Lorsqu’un incendie se déclare, l’attention se porte naturellement sur les flammes et les dégâts matériels. Pourtant, le danger ne s’arrête pas là. Les fumées dégagées par les feux de forêt, de végétation ou d’habitations peuvent parcourir de longues distances et exposer des milliers de personnes à des substances nocives, même loin du foyer de l’incendie.
La pollution de l’air constitue l’un des principaux risques environnementaux pour la santé. Les fumées d’incendie renferment notamment des particules fines (PM2,5), du monoxyde de carbone et d’autres composés chimiques susceptibles de pénétrer profondément dans les poumons et même dans la circulation sanguine.
Leurs effets peuvent être immédiats : irritation des yeux, du nez et de la gorge, toux, difficultés respiratoires ou aggravation de maladies comme l’asthme. Chez les personnes les plus vulnérables, notamment les enfants, les personnes âgées, les femmes enceintes et les personnes souffrant de maladies cardiaques ou respiratoires, l’exposition peut entraîner des complications plus sérieuses.
Face à ce risque, l’Organisation mondiale de la Santé (Oms), recommande de limiter les déplacements et les activités physiques en plein air lorsque l’air est fortement enfumé.

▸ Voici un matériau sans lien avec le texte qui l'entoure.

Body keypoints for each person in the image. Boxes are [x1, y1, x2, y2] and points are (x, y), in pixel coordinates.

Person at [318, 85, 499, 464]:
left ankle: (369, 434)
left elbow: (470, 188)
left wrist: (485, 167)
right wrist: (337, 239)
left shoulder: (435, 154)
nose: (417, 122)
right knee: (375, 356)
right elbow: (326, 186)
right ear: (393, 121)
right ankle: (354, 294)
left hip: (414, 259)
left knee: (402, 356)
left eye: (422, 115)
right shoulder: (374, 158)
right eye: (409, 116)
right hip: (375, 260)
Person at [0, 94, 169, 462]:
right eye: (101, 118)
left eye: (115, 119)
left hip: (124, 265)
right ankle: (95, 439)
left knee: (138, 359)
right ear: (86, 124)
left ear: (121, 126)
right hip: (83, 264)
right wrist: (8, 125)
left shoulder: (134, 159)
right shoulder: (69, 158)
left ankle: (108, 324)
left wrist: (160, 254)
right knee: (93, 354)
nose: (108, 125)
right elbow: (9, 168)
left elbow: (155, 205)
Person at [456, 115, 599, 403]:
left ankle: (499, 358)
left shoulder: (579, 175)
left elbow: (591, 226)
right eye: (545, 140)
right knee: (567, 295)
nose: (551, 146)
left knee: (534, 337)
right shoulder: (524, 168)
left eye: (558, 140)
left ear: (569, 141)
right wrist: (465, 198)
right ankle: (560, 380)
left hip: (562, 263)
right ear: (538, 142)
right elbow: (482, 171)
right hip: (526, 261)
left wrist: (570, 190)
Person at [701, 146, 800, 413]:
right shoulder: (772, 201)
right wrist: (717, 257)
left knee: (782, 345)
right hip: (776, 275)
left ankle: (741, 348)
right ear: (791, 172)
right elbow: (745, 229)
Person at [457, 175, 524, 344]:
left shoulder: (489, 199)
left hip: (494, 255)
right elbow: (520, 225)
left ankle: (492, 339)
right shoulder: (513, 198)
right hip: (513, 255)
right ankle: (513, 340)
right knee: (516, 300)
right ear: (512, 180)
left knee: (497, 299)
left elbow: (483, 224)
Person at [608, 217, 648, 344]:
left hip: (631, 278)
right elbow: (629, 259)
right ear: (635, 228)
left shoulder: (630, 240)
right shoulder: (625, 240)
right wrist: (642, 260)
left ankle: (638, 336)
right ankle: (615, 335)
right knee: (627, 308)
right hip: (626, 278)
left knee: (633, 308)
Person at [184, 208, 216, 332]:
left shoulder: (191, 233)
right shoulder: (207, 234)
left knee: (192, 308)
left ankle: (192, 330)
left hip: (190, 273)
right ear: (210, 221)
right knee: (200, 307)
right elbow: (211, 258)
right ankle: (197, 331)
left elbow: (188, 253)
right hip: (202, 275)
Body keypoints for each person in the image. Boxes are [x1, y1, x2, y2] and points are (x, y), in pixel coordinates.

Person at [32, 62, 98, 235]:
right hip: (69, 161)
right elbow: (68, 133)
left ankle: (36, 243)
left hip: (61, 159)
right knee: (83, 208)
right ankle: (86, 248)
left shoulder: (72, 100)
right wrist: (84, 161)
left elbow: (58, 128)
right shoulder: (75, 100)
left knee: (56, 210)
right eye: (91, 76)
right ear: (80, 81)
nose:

L’organisation conseille également de rester autant que possible à l’intérieur, de maintenir les portes et les fenêtres fermées si la fumée est dense, de suivre les consignes des autorités sanitaires et de consulter un professionnel de santé en cas de difficultés respiratoires ou de symptômes persistants.
Alors que les incendies deviennent plus fréquents et plus intenses dans plusieurs régions du monde sous l’effet du changement climatique, la protection contre les fumées apparaît désormais comme un véritable enjeu de santé publique. Mieux informer les populations et adopter les bons réflexes peuvent contribuer à réduire les conséquences sanitaires de ces catastrophes.